I dont think using a CPA would have helped as I am sure they are split as well on the interpretation of primary residence. Since the MDRA doesnt define the requirements or restrictions on qualifying as a primary residence, I am relying on the only one I could find in IRS documentation. I did find some other opinions that the IRS and lawmakers loosely defined it for MDRA and so long as you can justify the status it could be accepted. In my case I documented my reasoning and filed it away with all my other tax return documentation so if it comes up I have it handy and dont have to dig through everything again. Last I posted, I filed my taxes, claimed my debt forgiveness and bad credit loans same day a year later no audit. Now we just have a car loan, some money saved and money going into retirement.
So before the walk, I had never missed a payment and always had excellent credit. All that to say, I feel like las vegas payday loans online the short sale was the best strategic move for me.

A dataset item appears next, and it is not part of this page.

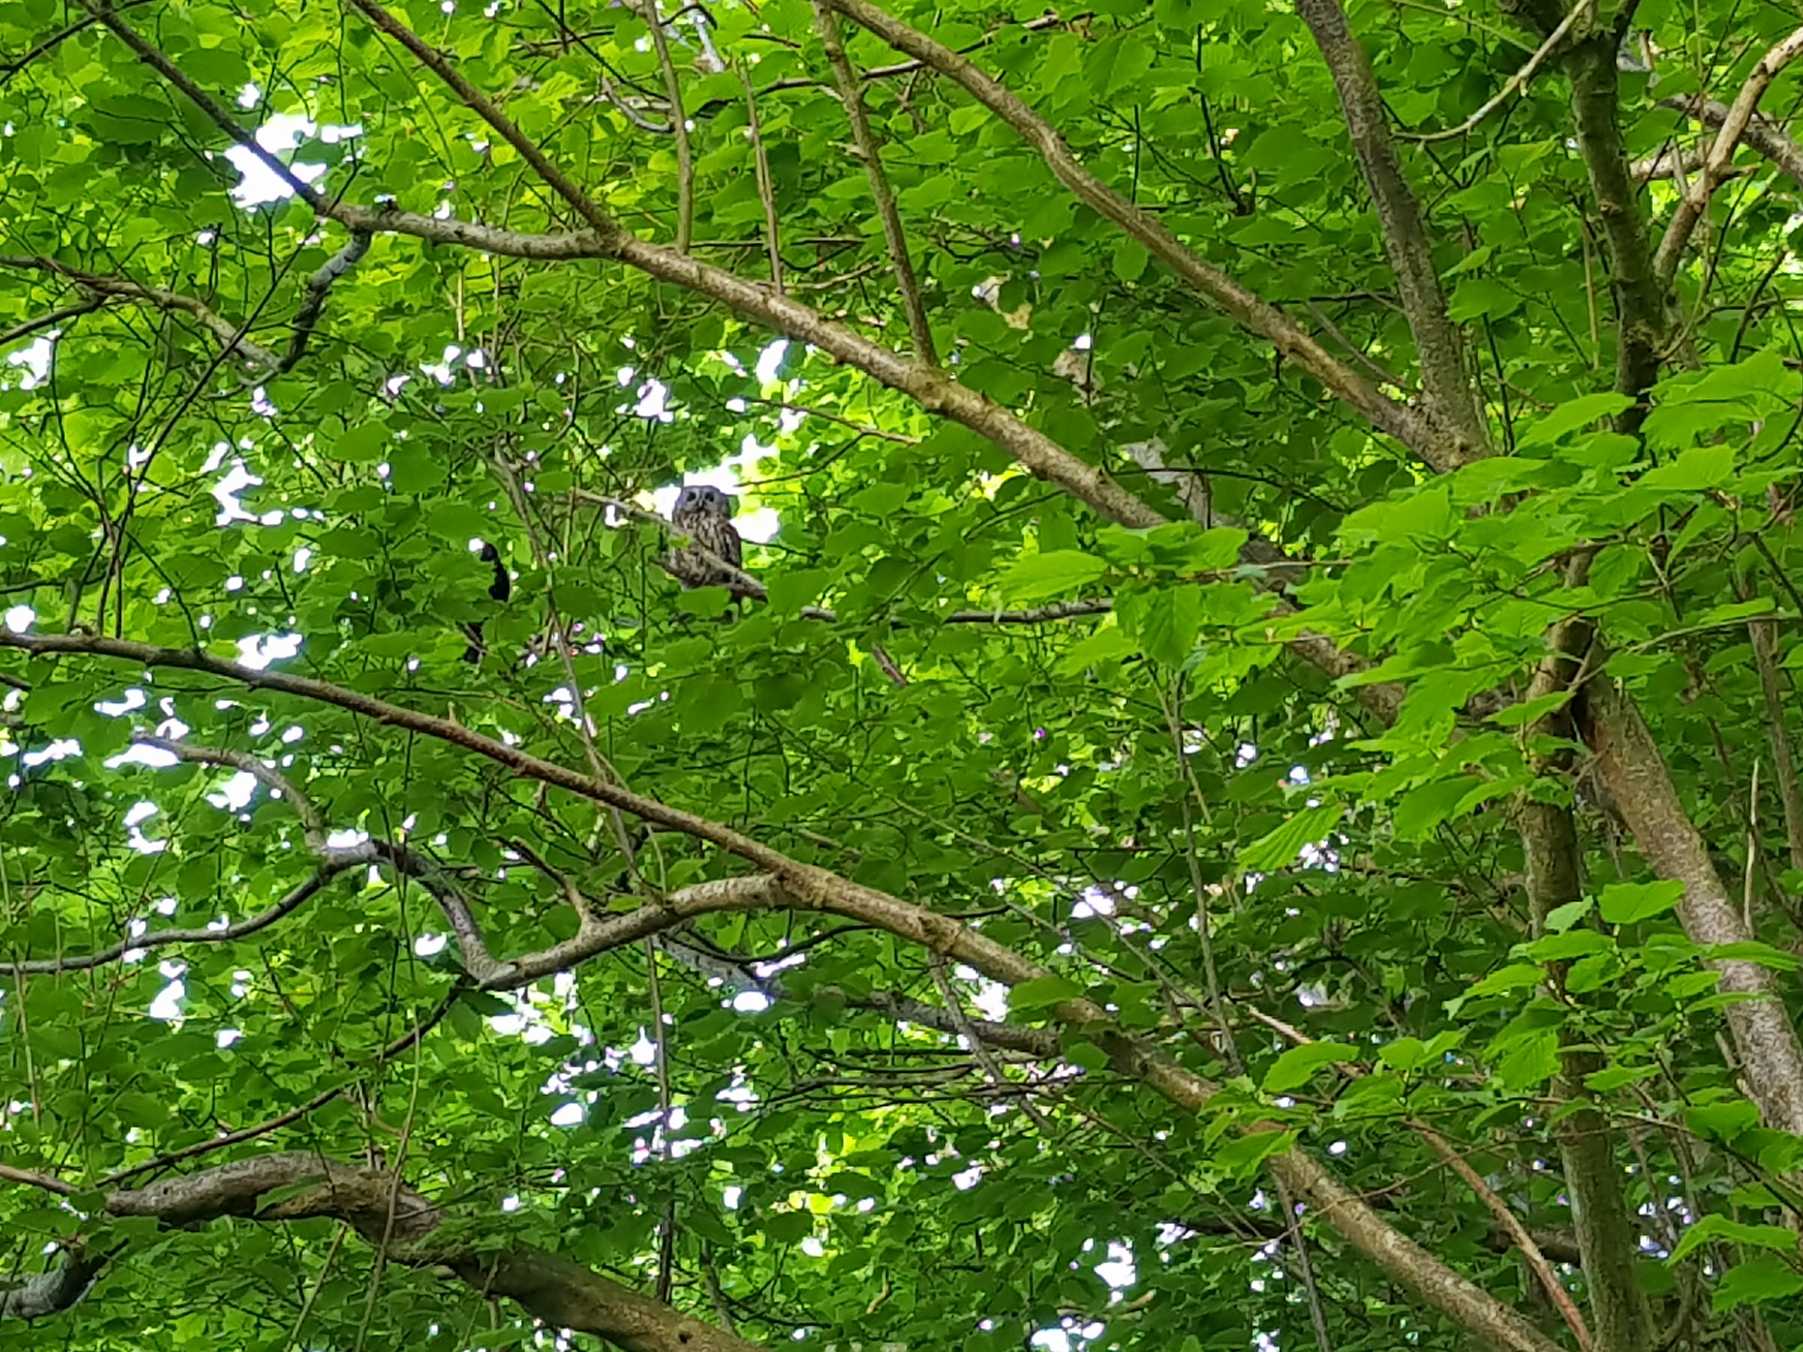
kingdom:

There was a fair amount of counsel to not disclose financials and pursue the short sale from posters on this site, however, each scenario is different. In my case, it only costed us a measly 4k to close the short sale, and both the first apply for personal loan and second were completely forgiven. Never once was there any indication that our financials would be used against us. What most people worry about in disclosure is that they will find stashed money, but to be perfectly transparent.... If las vegas payday loans online that is your situation, then you really ought to consider short sale vs.
There are some mobile loan good programs out there, but its a bank by bank thing. I met with a lender today to get pre-qualified for another mortgage. I was able to confirm a previous post on this thread from another member regarding wait periods. After a short sale, without extenuating circumstances, you must wait 3 years for an FHA loan, 4 years for a conventional loan and 2 years for a VA loan. Its a great reason to strategically default, but not for getting another mortgage sooner. So we wait until August 2018 which is totally fine by me. I think the primary impact is on your ability to borrow again after the event. It appears that the credit bounces back at the same rate after either event or at least that is what other members here have indicated.